>> start DOCUMENT PASSAGE

Most of the article fairly reports what a said on the phone or else what I say in the book. I don’t mind being called in the first sentence “an archival-research fanatic,” and I hardly think justice is done in saying “Melville Biography is made up of many small vendettas,” but okay. 

The problem starts with the last line of the first paragraph, the assertion that my two-volume biography garnered “to Parker’s mind, unwarranted condemnation from many within the academy.” Now, the straightforward thing to have said would have been that Parker elaborately assesses the damage done by two particular reviewers in 2002, Richard Brodhead in the New York TIMES and Andrew Delbanco in the NEW REPUBLIC.

The facts are very simple. In 2002 Richard H. Brodhead lied about me in the New York TIMES, saying that it was merely a surmise of mine that Melville finished a book in 1853 and that I alone in my “black hole” thought that Melville had finished a book called POEMS in 1860. Scholars had known since 1960, for sure, that Melville had finished a book in mid-1853 and still had possession of it in November of that year.  (I discovered the title, THE ISLE OF THE CROSS, later, in 1987). The fact is that everyone had known all about POEMS since 1922—not Raymond Weaver in his 1921 biography, but everyone since 1922. 

What Brodhead did was bad, but what Andrew Delbanco did in the NEW REPUBLIC was worse: he not only said only I had surmised the two books, he said I could not be trusted anywhere because I was given to such fantasies. According to Delbanco, my second volume, like the first, “must be used with caution”: “He [Parker] is sure that when Melville traveled by slow boat to San Francisco in 1860, he expected to find waiting for him a finished copy of a book of poems that he had entrusted in manuscript to his brother for transmission to his publishers before leaving the East. (Such a book was never published—and it is a surmise that Melville ever wrote it.) . . . . In short, Parker trusts his own intuition completely, and, presenting inferences as facts, he expects his readers to trust it, too.”

>> end DOCUMENT PASSAGE
>> start DATA LISTING

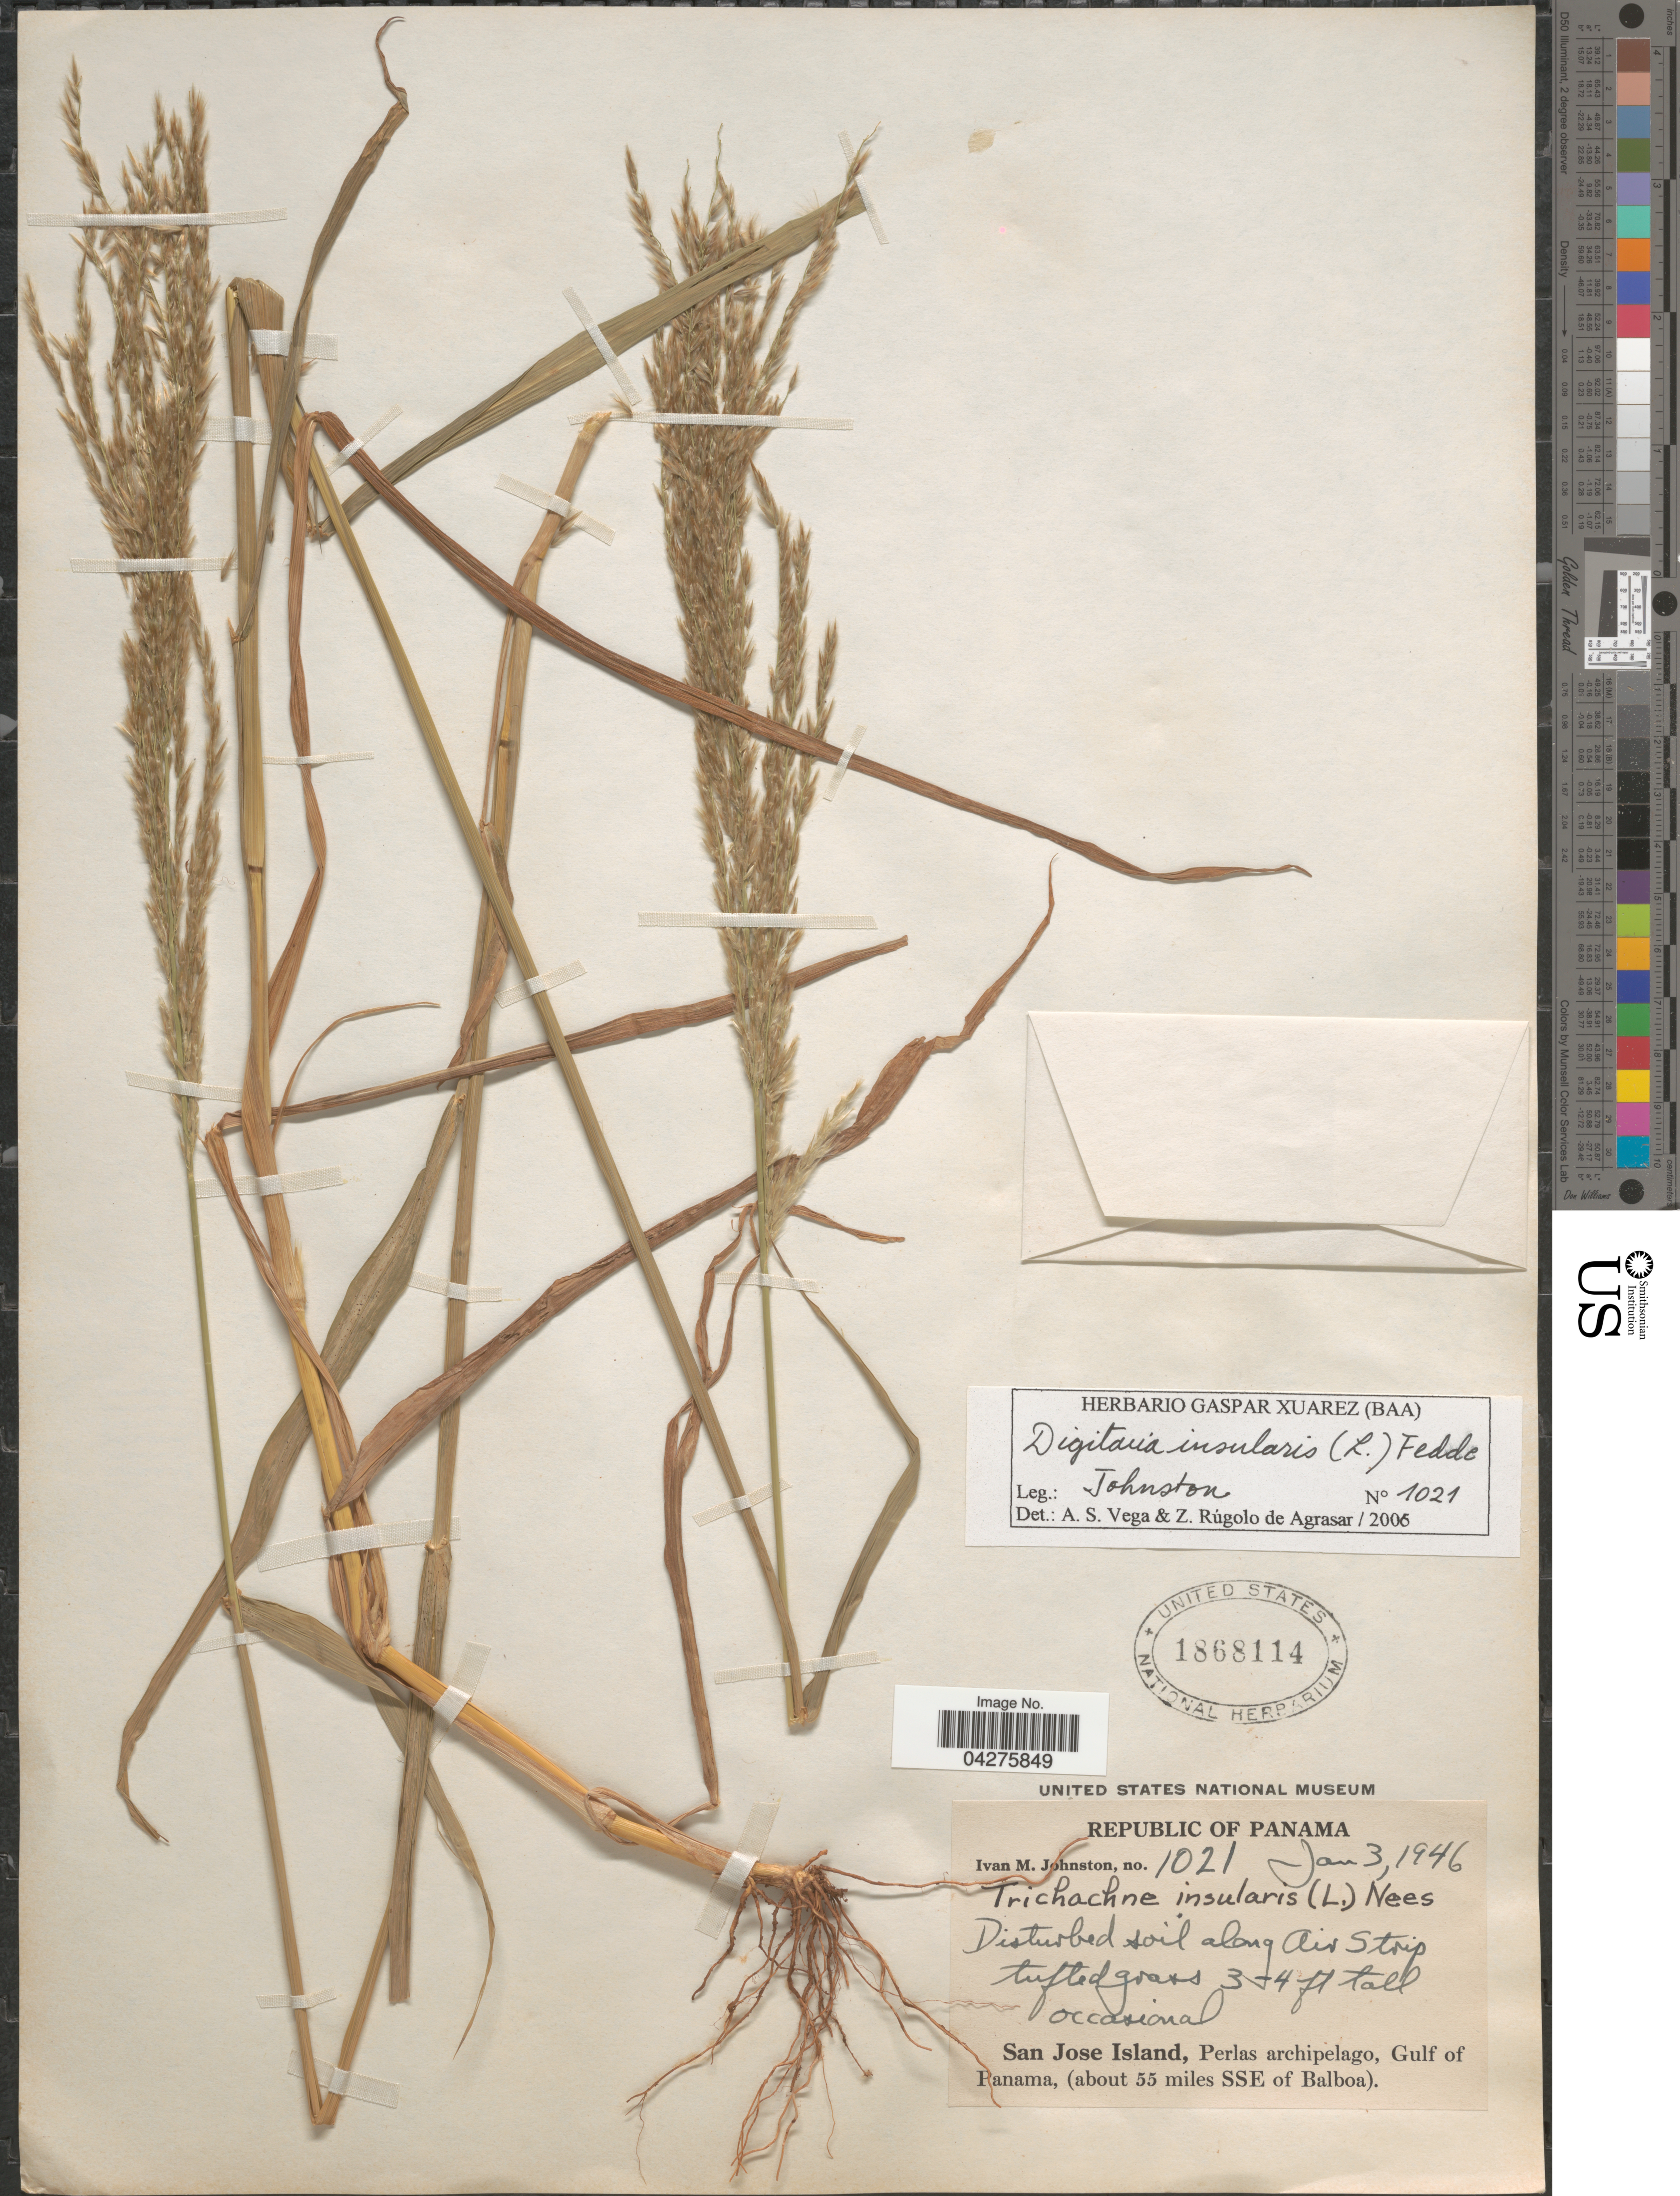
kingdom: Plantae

>> end DATA LISTING
>> start DATA LISTING

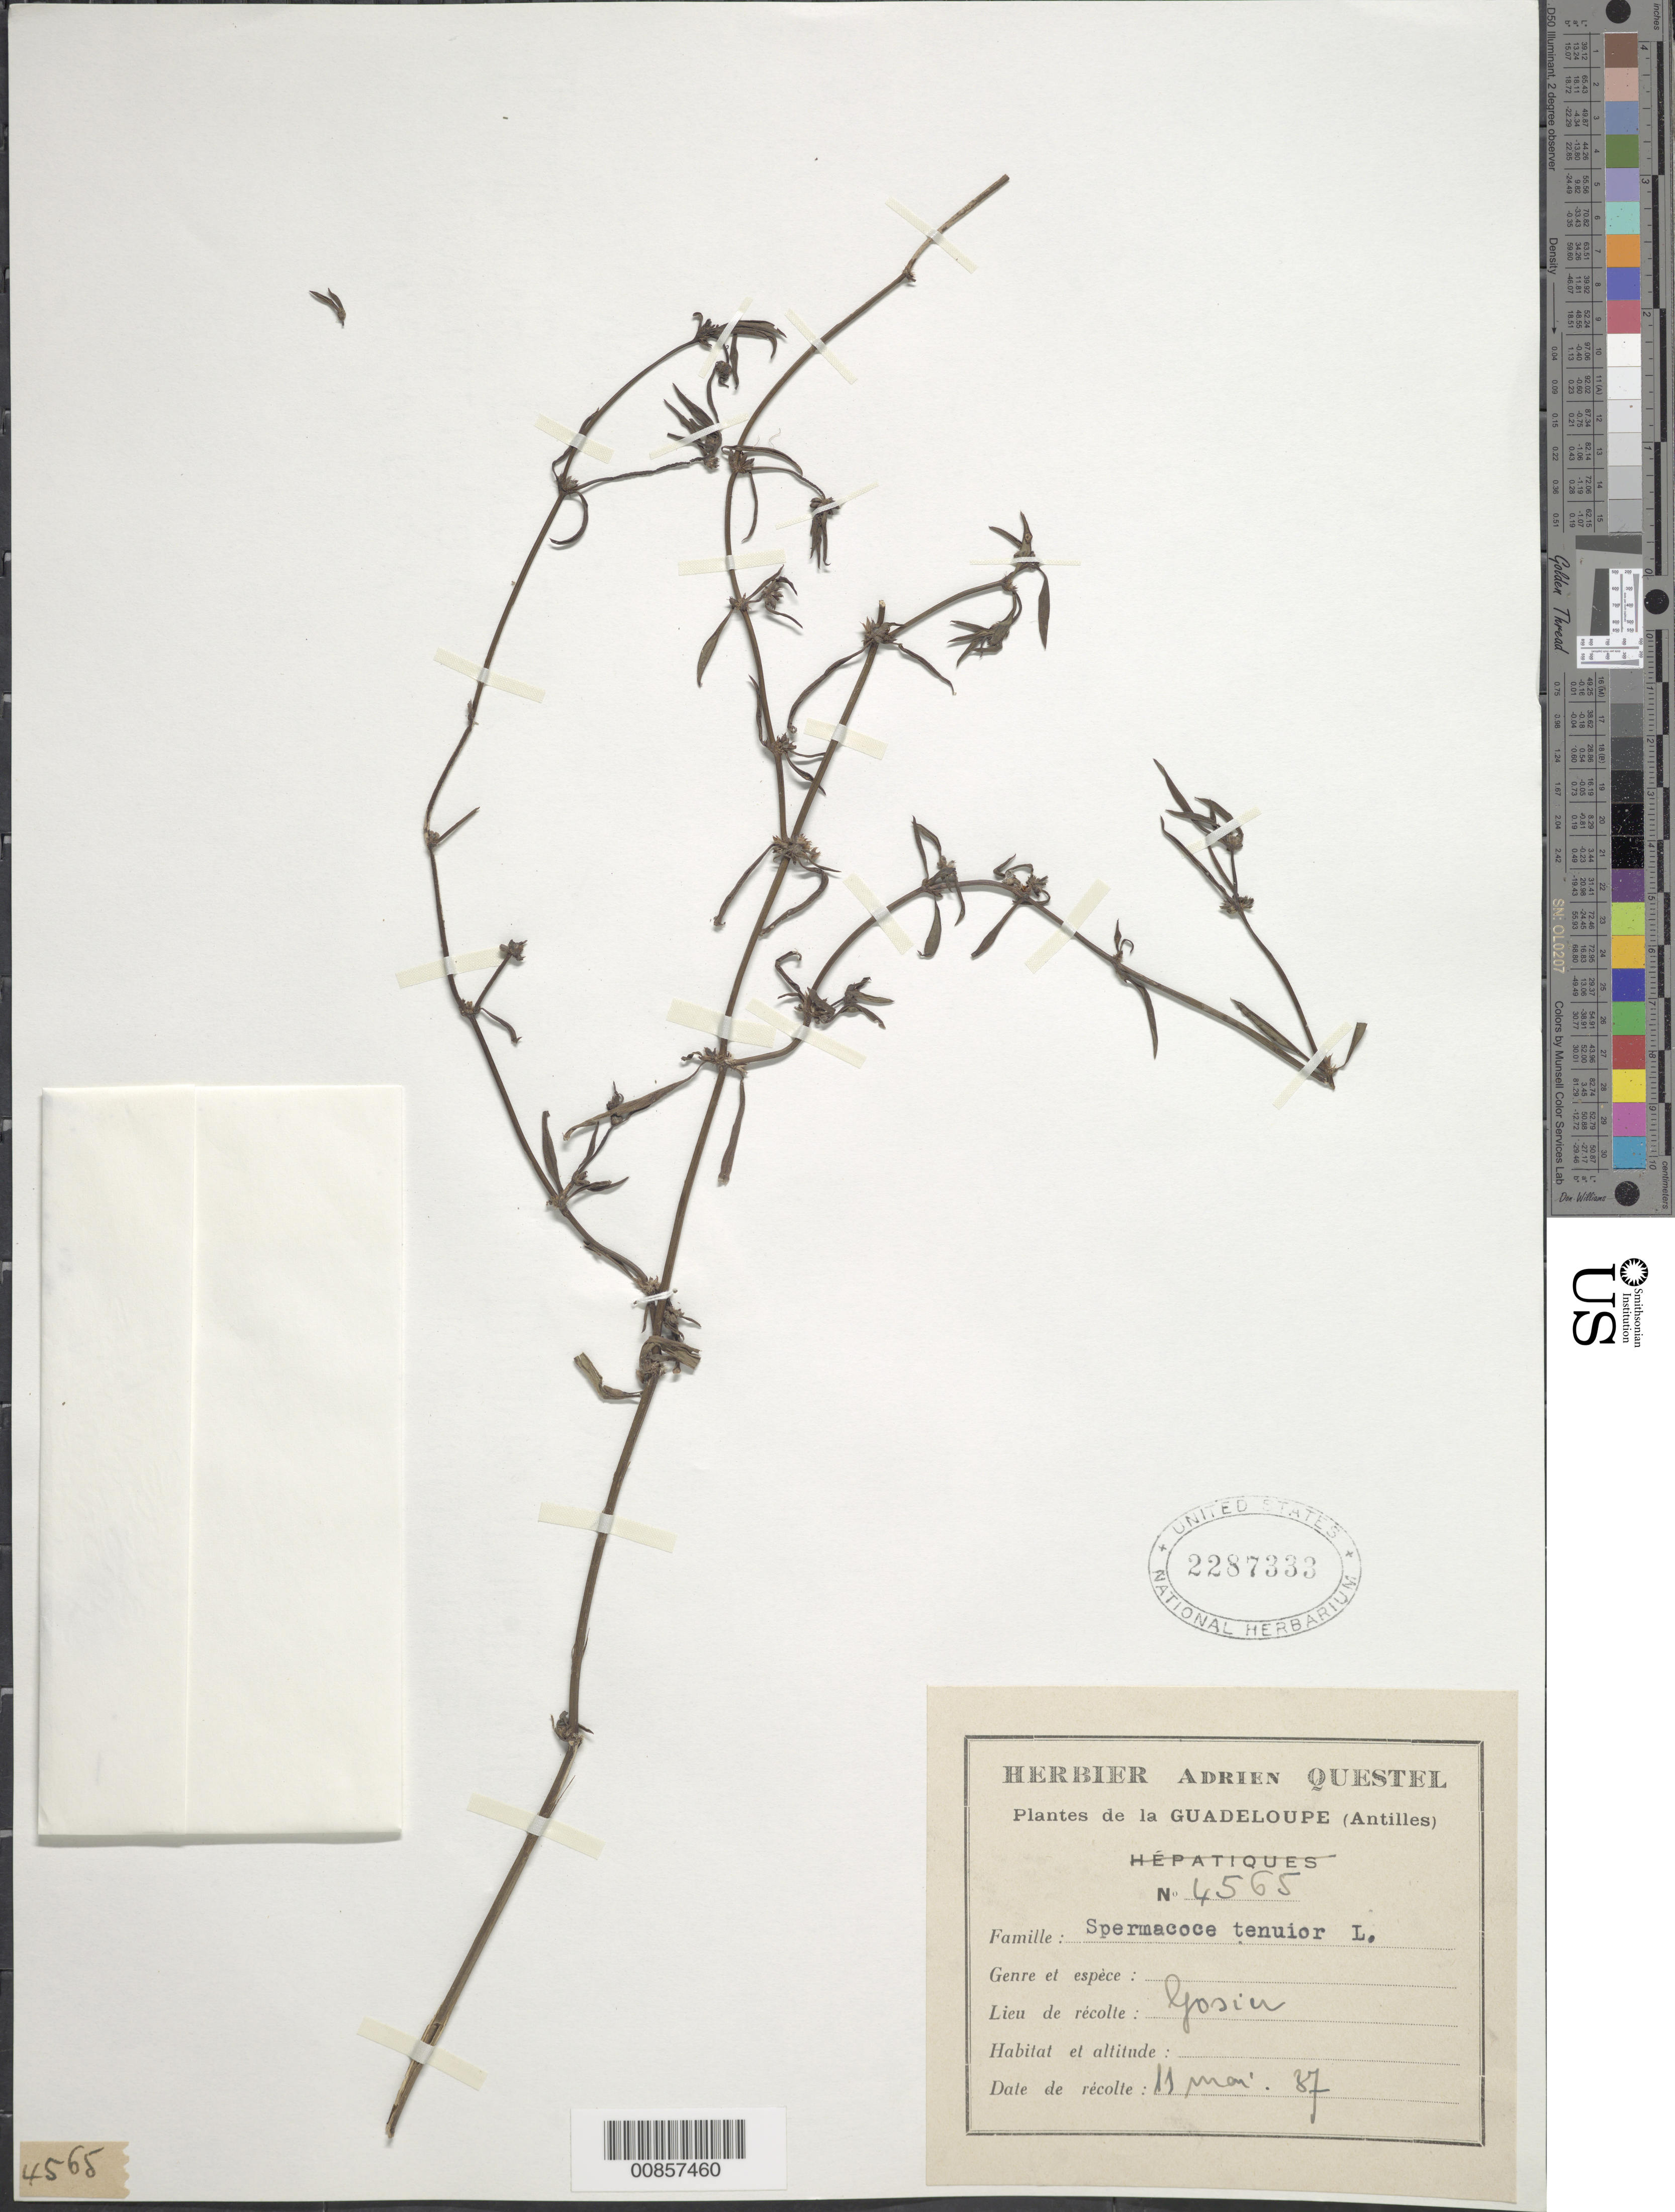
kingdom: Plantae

>> end DATA LISTING

_CHALLENGE:_ Please answer from the Melville passage: in what year did the writer discover the title THE ISLE OF THE CROSS?

_SOLUTION TO THE EXERCISE:_ 1987